Render the lines below as a JSON list of strings, one string per line, with blank lines omitted.

Source material below:

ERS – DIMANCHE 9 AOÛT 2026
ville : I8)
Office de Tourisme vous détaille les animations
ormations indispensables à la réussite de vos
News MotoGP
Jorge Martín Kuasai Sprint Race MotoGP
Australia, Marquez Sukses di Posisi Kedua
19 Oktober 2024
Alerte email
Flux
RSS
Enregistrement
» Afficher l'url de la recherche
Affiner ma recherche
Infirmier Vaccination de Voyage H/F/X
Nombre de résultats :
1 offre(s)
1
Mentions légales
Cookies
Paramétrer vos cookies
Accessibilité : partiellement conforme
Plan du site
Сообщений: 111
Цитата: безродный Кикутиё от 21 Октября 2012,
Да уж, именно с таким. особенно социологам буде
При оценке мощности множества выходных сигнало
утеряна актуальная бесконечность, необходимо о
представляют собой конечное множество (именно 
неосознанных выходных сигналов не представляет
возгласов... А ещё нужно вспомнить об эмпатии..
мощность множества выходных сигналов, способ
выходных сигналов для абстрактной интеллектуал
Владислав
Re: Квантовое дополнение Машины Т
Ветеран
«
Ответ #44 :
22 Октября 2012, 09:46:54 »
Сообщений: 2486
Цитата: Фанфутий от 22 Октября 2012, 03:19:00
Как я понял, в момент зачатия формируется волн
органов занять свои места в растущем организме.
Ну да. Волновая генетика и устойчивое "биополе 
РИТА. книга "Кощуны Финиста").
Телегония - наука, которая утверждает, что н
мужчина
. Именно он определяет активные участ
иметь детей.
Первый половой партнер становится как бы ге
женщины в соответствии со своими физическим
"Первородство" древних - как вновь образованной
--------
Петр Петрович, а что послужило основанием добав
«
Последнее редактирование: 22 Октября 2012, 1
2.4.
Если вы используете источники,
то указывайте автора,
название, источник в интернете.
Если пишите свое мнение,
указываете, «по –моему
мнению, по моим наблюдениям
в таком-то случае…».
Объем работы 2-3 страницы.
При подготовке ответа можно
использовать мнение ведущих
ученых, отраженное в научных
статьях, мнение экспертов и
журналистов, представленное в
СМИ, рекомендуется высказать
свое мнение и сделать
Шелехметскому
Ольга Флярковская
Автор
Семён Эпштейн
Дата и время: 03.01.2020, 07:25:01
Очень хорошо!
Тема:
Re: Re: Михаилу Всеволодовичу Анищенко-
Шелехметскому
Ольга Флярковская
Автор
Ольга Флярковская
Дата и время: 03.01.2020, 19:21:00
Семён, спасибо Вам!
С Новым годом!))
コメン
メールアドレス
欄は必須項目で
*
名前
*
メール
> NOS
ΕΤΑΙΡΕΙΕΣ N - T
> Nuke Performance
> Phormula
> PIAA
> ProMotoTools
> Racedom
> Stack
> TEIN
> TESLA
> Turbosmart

End of Source material.

— Response to the exercise —
[
  "ERS – DIMANCHE 9 AOÛT 2026",
  "ville : I8)",
  "Office de Tourisme vous détaille les animations",
  "ormations indispensables à la réussite de vos",
  "News MotoGP",
  "Jorge Martín Kuasai Sprint Race MotoGP",
  "Australia, Marquez Sukses di Posisi Kedua",
  "19 Oktober 2024",
  "Alerte email",
  "Flux",
  "RSS",
  "Enregistrement",
  "» Afficher l'url de la recherche",
  "Affiner ma recherche",
  "Infirmier Vaccination de Voyage H/F/X",
  "Nombre de résultats :",
  "1 offre(s)",
  "1",
  "Mentions légales",
  "Cookies",
  "Paramétrer vos cookies",
  "Accessibilité : partiellement conforme",
  "Plan du site",
  "Сообщений: 111",
  "Цитата: безродный Кикутиё от 21 Октября 2012,",
  "Да уж, именно с таким. особенно социологам буде",
  "При оценке мощности множества выходных сигнало",
  "утеряна актуальная бесконечность, необходимо о",
  "представляют собой конечное множество (именно ",
  "неосознанных выходных сигналов не представляет",
  "возгласов... А ещё нужно вспомнить об эмпатии..",
  "мощность множества выходных сигналов, способ",
  "выходных сигналов для абстрактной интеллектуал",
  "Владислав",
  "Re: Квантовое дополнение Машины Т",
  "Ветеран",
  "«",
  "Ответ #44 :",
  "22 Октября 2012, 09:46:54 »",
  "Сообщений: 2486",
  "Цитата: Фанфутий от 22 Октября 2012, 03:19:00",
  "Как я понял, в момент зачатия формируется волн",
  "органов занять свои места в растущем организме.",
  "Ну да. Волновая генетика и устойчивое \"биополе ",
  "РИТА. книга \"Кощуны Финиста\").",
  "Телегония - наука, которая утверждает, что н",
  "мужчина",
  ". Именно он определяет активные участ",
  "иметь детей.",
  "Первый половой партнер становится как бы ге",
  "женщины в соответствии со своими физическим",
  "\"Первородство\" древних - как вновь образованной",
  "--------",
  "Петр Петрович, а что послужило основанием добав",
  "«",
  "Последнее редактирование: 22 Октября 2012, 1",
  "2.4.",
  "Если вы используете источники,",
  "то указывайте автора,",
  "название, источник в интернете.",
  "Если пишите свое мнение,",
  "указываете, «по –моему",
  "мнению, по моим наблюдениям",
  "в таком-то случае…».",
  "Объем работы 2-3 страницы.",
  "При подготовке ответа можно",
  "использовать мнение ведущих",
  "ученых, отраженное в научных",
  "статьях, мнение экспертов и",
  "журналистов, представленное в",
  "СМИ, рекомендуется высказать",
  "свое мнение и сделать",
  "Шелехметскому",
  "Ольга Флярковская",
  "Автор",
  "Семён Эпштейн",
  "Дата и время: 03.01.2020, 07:25:01",
  "Очень хорошо!",
  "Тема:",
  "Re: Re: Михаилу Всеволодовичу Анищенко-",
  "Шелехметскому",
  "Ольга Флярковская",
  "Автор",
  "Ольга Флярковская",
  "Дата и время: 03.01.2020, 19:21:00",
  "Семён, спасибо Вам!",
  "С Новым годом!))",
  "コメン",
  "メールアドレス",
  "欄は必須項目で",
  "*",
  "名前",
  "*",
  "メール",
  "> NOS",
  "ΕΤΑΙΡΕΙΕΣ N - T",
  "> Nuke Performance",
  "> Phormula",
  "> PIAA",
  "> ProMotoTools",
  "> Racedom",
  "> Stack",
  "> TEIN",
  "> TESLA",
  "> Turbosmart"
]